● PROVIDED DATA
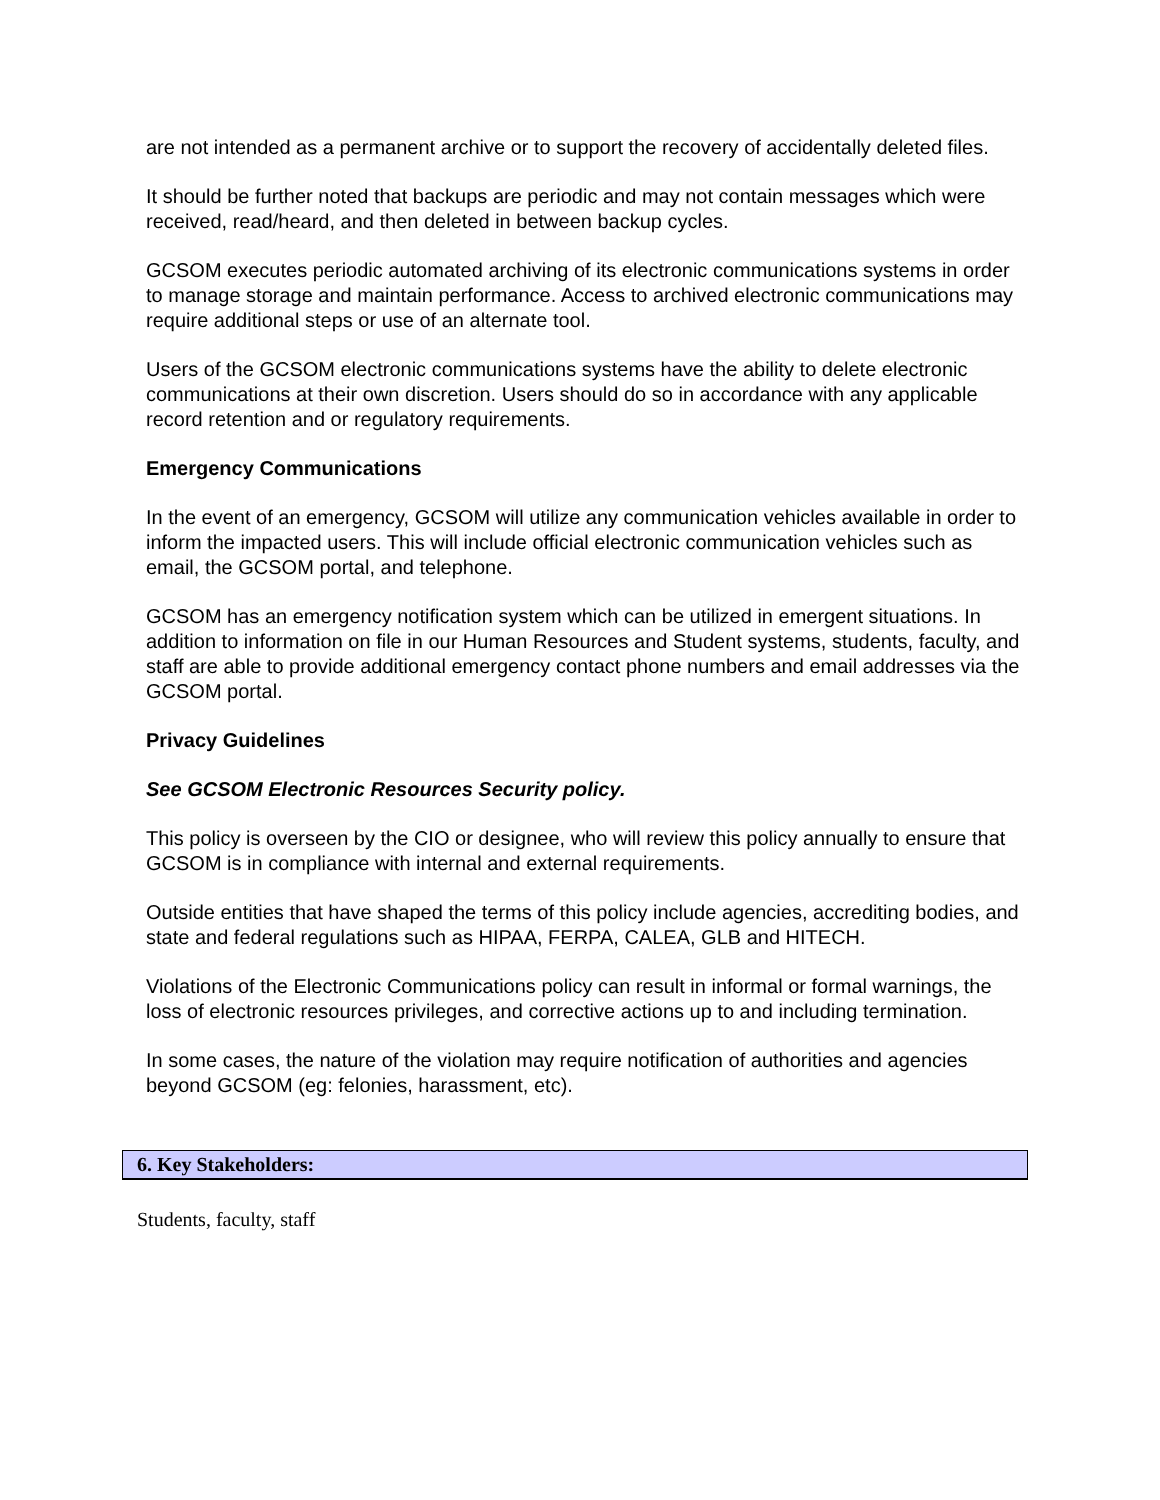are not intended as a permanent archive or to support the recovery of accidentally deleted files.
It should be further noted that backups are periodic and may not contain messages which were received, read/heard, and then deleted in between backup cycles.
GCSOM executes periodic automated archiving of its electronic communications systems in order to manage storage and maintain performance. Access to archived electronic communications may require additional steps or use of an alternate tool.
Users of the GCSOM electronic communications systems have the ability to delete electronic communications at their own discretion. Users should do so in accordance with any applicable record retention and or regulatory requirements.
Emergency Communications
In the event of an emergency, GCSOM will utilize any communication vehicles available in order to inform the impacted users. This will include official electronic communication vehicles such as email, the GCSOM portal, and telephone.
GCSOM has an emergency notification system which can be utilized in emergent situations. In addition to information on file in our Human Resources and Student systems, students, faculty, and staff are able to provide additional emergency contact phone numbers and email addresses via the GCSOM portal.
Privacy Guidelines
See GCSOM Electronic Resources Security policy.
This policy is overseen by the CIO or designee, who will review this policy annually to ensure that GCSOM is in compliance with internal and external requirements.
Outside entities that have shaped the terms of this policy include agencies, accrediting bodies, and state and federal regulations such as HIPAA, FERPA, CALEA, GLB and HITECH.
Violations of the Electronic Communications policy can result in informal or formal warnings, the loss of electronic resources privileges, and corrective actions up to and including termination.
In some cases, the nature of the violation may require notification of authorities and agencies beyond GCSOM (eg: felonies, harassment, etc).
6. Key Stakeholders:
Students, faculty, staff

==

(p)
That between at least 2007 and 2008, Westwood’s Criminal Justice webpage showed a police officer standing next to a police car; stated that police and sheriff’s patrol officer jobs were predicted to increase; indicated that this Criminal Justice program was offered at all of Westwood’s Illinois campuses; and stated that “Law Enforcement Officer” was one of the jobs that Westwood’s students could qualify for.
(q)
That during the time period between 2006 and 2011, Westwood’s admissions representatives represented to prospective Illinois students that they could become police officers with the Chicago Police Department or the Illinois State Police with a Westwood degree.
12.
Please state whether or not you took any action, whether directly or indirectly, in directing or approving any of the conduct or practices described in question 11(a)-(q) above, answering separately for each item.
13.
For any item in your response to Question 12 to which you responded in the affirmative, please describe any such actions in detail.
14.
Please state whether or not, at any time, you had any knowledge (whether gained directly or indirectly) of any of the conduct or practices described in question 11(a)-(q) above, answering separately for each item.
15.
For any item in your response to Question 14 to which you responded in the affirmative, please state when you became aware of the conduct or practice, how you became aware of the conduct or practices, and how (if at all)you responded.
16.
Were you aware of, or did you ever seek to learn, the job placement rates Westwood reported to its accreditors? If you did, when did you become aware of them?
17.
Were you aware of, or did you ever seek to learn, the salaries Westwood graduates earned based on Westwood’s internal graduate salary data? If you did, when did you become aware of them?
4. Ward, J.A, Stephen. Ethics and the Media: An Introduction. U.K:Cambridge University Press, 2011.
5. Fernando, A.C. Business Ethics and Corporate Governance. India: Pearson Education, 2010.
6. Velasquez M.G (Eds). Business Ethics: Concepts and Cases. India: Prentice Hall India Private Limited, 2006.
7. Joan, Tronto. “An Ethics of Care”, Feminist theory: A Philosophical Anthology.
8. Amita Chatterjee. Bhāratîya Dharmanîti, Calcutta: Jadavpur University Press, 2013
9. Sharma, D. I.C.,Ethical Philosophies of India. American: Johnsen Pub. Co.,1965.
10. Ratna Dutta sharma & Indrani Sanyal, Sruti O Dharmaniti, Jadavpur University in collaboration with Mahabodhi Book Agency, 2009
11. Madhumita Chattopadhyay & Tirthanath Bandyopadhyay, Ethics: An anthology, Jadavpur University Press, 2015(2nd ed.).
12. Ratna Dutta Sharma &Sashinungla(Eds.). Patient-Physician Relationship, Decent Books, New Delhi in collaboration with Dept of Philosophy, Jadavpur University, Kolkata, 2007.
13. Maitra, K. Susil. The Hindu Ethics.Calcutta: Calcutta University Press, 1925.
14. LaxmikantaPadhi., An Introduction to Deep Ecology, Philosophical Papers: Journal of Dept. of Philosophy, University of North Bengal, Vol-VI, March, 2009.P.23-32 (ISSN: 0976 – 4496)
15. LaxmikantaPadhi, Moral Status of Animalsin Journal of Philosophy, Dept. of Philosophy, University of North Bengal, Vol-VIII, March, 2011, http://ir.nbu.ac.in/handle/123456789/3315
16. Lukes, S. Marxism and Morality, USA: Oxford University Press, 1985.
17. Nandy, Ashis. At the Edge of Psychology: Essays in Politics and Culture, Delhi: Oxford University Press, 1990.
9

● EXERCISE REQUIREMENTS
Wherever a line in the entries above holds "will", copy that line.

● TASK RESULT
In the event of an emergency, GCSOM will utilize any communication vehicles available in order to inform the impacted users. This will include official electronic communication vehicles such as email, the GCSOM portal, and telephone.
This policy is overseen by the CIO or designee, who will review this policy annually to ensure that GCSOM is in compliance with internal and external requirements.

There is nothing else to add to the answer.